Are you using MediaInfo to determine whether or not you have 30i or 24p SD material? If so, that simply looks at the header to the video files to see what the container say its framerate is. Most DVDs are telecined 24p material, but depending on how they were treated before mastering, they can be marked as either 24p with pulldown or 30i.

The best way to truly determine what sort of stream you have is stepping through the video and using your eyes. This method helps make it a little easier to determine when stepping through the video.

I use a program called DGIndex to index my mpegs before feeding to avisynth. At the bottom of the file that is output from DGIndex (video_filename.d2v) is a number that shows you the percentage of frames that are VIDEO or FILM. FILM is progressive, VIDEO is generally interlaced (it is possible to have a progressive video that is hard telecined, which shows up as interlaced). Regardless of the percentage that is spit out, stepping through the video will give you your answer.

If you are interested in delving into filtering, deinterlacing, etc, you really should start learning to use avisynth. There is really NO comparison with what you can do with it and what is available with Handbrake. I believe that MeGUI is a frontend that uses avisynth+x264. I have never used it, so I can't really tell you. I have played around with XVID4PSP in the past. It is a GUI that will take a video input and build a avs script for you and then send it to an encoder. It has a lot of options for filters.

Here is a site where an avisynth user did a lot of comparisons of some of the available filters. It is an interesting place to start to get a handle on what can be accomplished and how things compare. When it all comes down to it, you will need to tinker, play, tweak until you find something that you like. It will probably be different for different videos.


----------



## dlfl (Jul 6, 2006)

Wouldn't gspot provide some useful info, perhaps a little easier to start out with than avisynth?


----------



## txporter (Sep 18, 2006)

Gspot will give you a better feel for the framerate since it actually runs through the file rather than just looking at the header. Not sure how good it is at determing pulldown video vs interlaced. It IS better than just using MediaInfo though.

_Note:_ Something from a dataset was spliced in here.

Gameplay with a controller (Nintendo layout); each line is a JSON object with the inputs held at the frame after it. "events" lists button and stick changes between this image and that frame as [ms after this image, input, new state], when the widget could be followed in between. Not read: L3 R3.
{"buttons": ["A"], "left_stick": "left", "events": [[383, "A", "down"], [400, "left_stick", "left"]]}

When it comes down to it though, nothing short of looking through the video will give you the correct answer. Especially when you start dealing with ABC broadcast shows that start dropping frames to shorten playing time (which results in blends when they transcode their own 720p feed to 1080i here in Texas), or PAL originated shows filmed at 25p and then broadcast at 30i here (again with blends) or even worse anime.


----------



## larrs (May 2, 2005)

txporter said:


> Gspot will give you a better feel for the framerate since it actually runs through the file rather than just looking at the header. Not sure how good it is at determing pulldown video vs interlaced. It IS better than just using MediaInfo though.
> 
> When it comes down to it though, nothing short of looking through the video will give you the correct answer. Especially when you start dealing with ABC broadcast shows that start dropping frames to shorten playing time (which results in blends when they transcode their own 720p feed to 1080i here in Texas), or PAL originated shows filmed at 25p and then broadcast at 30i here (again with blends) or even worse anime.


I _*WAS*_ using MediaInfo, but it looks like I will be changing. Also, I have gravitated toward MeGUI because it uses DGIndex to run through the video before encoding and sets the framerate much better than Handbrake. It also uses AVisynth, but puts a nice GUI on the front end, which I like.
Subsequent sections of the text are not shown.